→ THE TASK: Copy all the records exactly, but keep the pictures out of your version.

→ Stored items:

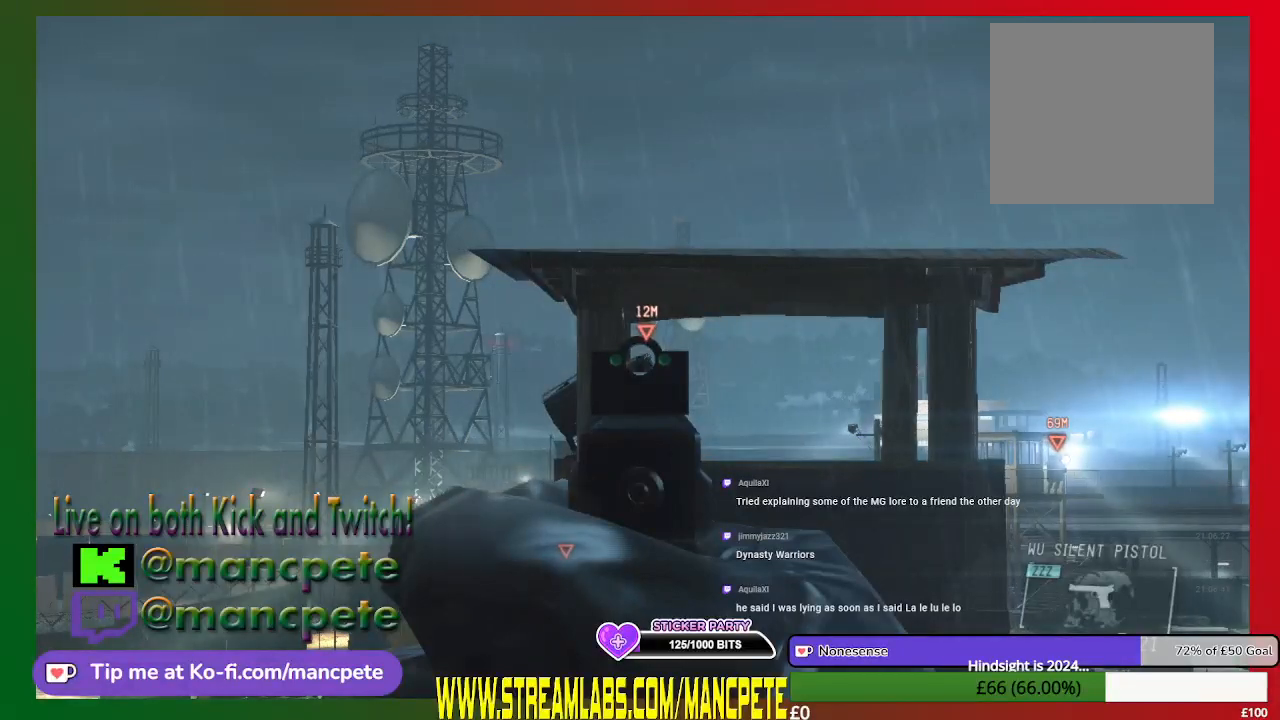
{"buttons": ["L2"], "left_stick": "center", "right_stick": "center", "events": [[33, "right_stick", "center"]]}
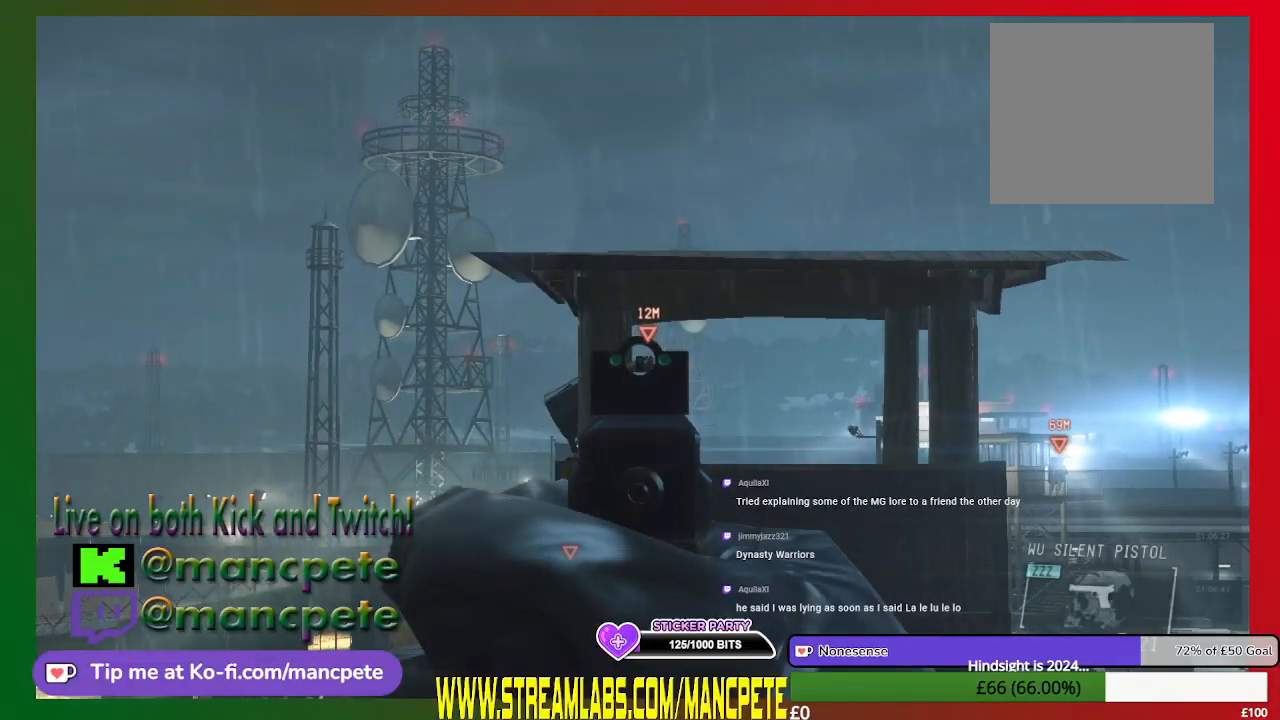
{"buttons": ["L2"], "left_stick": "center", "right_stick": "center", "events": [[100, "right_stick", "up"], [167, "right_stick", "center"]]}
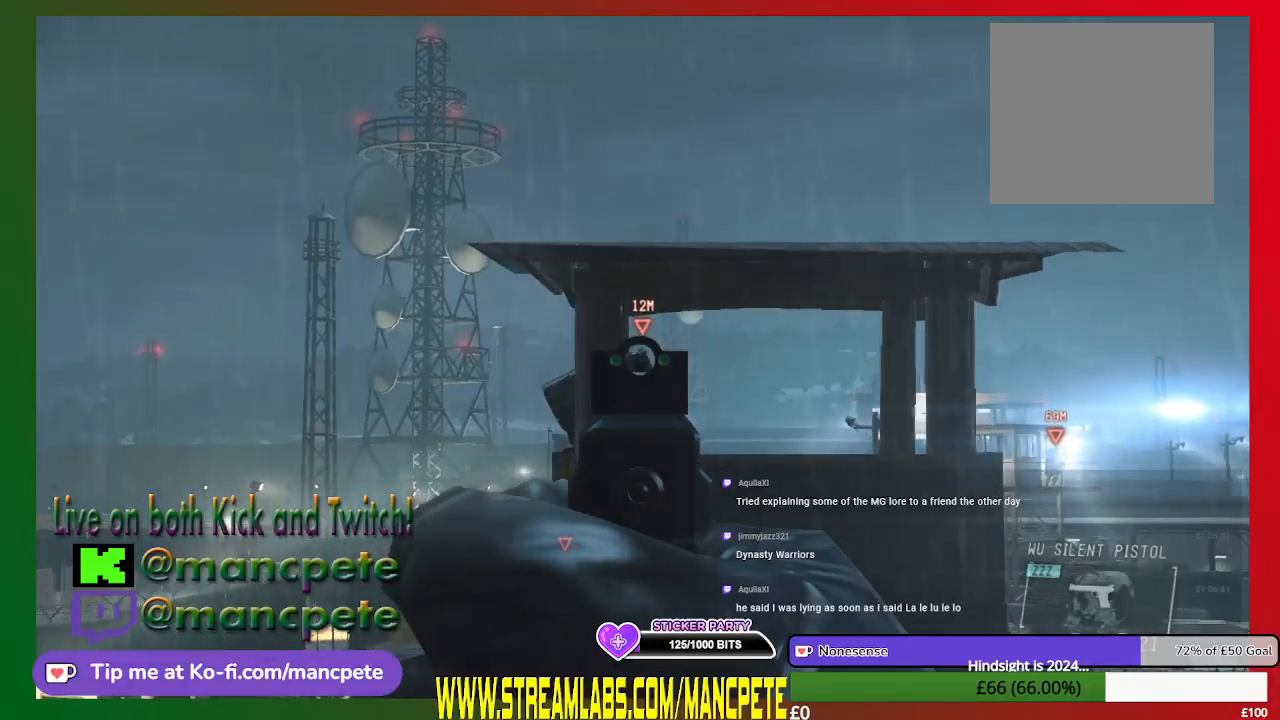
{"buttons": ["L2"], "left_stick": "center", "right_stick": "center", "events": [[100, "R2", "down"], [233, "R2", "up"]]}
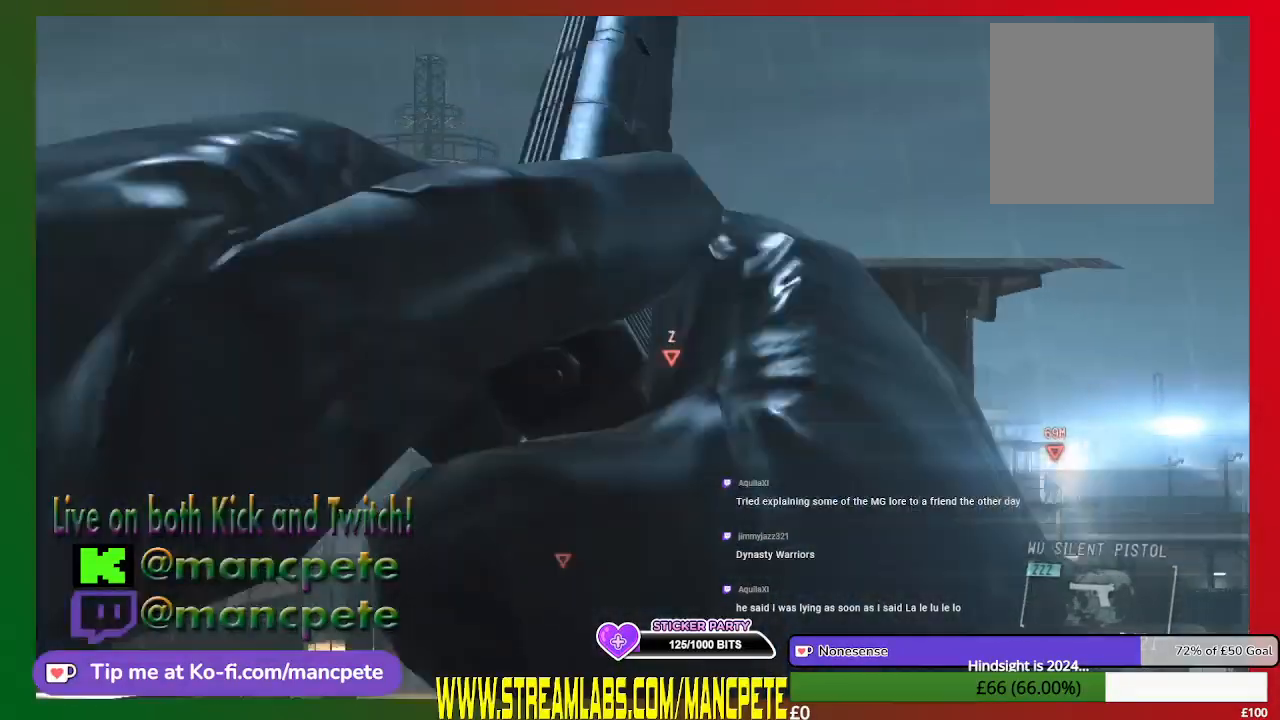
{"buttons": [], "left_stick": "center", "right_stick": "center", "events": [[267, "L2", "up"]]}
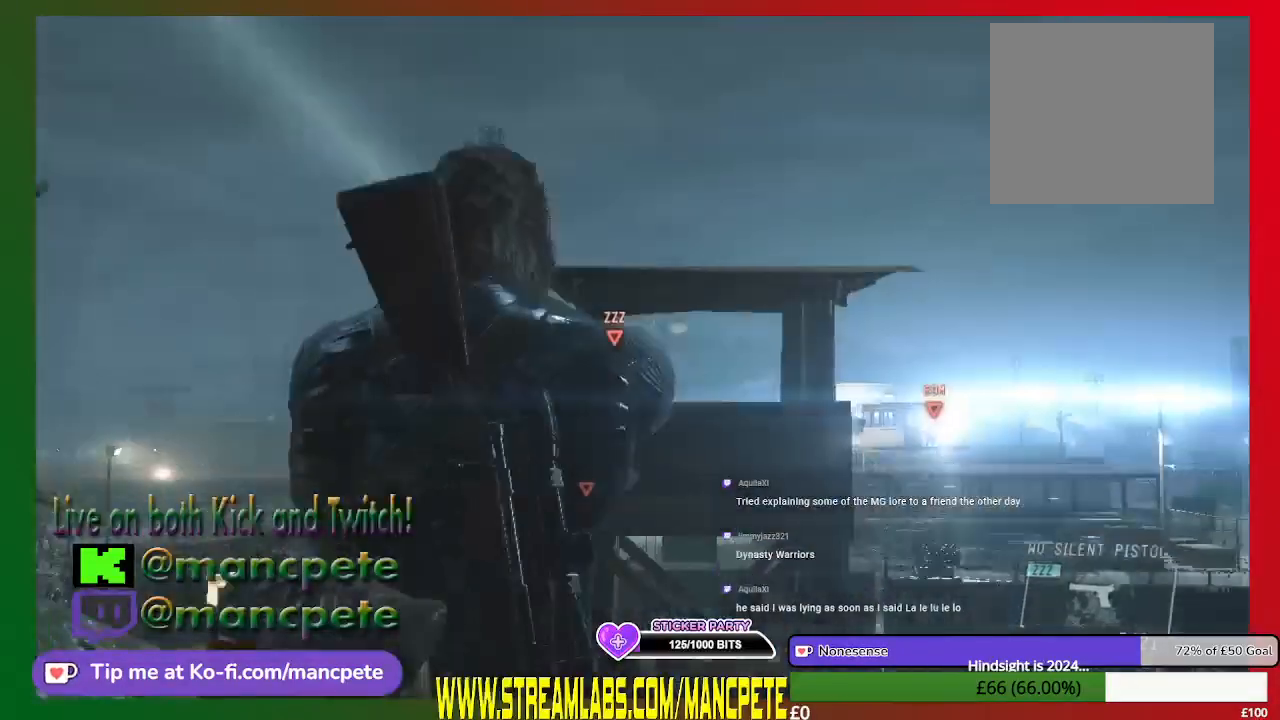
{"buttons": [], "left_stick": "up", "right_stick": "right", "events": [[267, "right_stick", "up-right"], [433, "right_stick", "right"], [467, "left_stick", "up"]]}
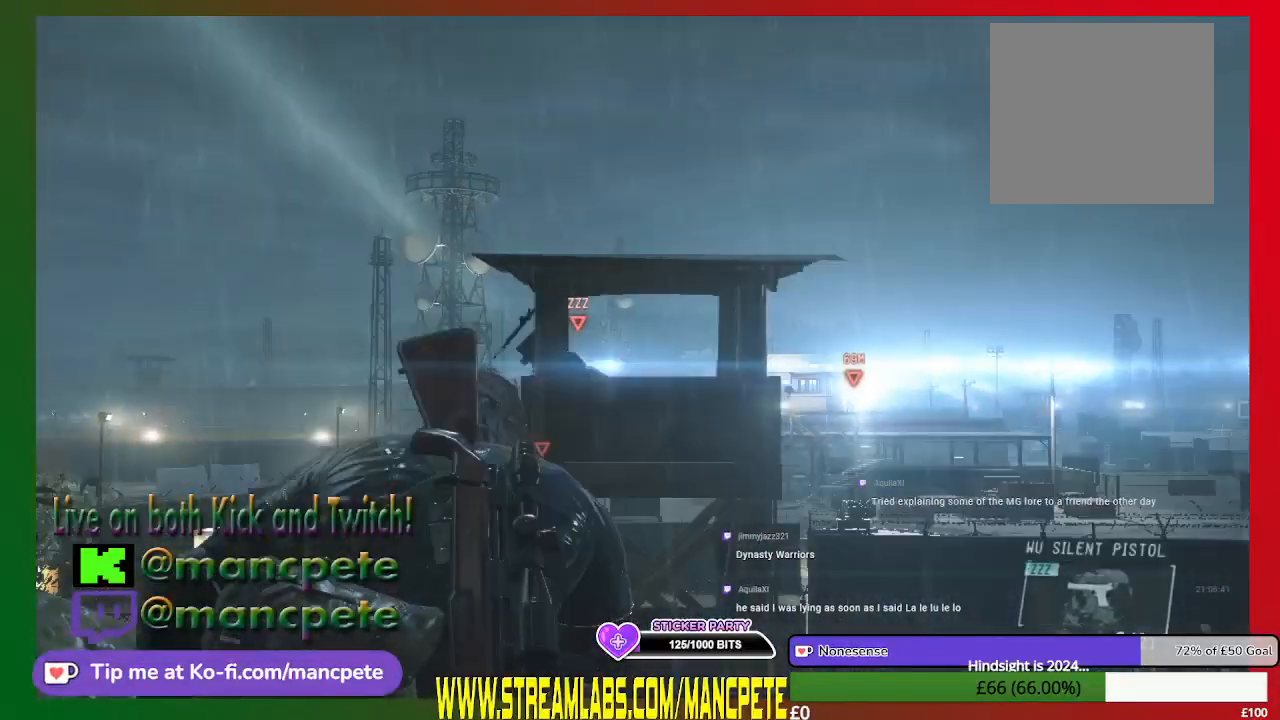
{"buttons": [], "left_stick": "up", "right_stick": "down-right", "events": [[67, "right_stick", "up"], [167, "right_stick", "center"], [433, "right_stick", "down-right"]]}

→ EXERCISE OUTPUT:
{"buttons": ["L2"], "left_stick": "center", "right_stick": "center", "events": [[33, "right_stick", "center"]]}
{"buttons": ["L2"], "left_stick": "center", "right_stick": "center", "events": [[100, "right_stick", "up"], [167, "right_stick", "center"]]}
{"buttons": ["L2"], "left_stick": "center", "right_stick": "center", "events": [[100, "R2", "down"], [233, "R2", "up"]]}
{"buttons": [], "left_stick": "center", "right_stick": "center", "events": [[267, "L2", "up"]]}
{"buttons": [], "left_stick": "up", "right_stick": "right", "events": [[267, "right_stick", "up-right"], [433, "right_stick", "right"], [467, "left_stick", "up"]]}
{"buttons": [], "left_stick": "up", "right_stick": "down-right", "events": [[67, "right_stick", "up"], [167, "right_stick", "center"], [433, "right_stick", "down-right"]]}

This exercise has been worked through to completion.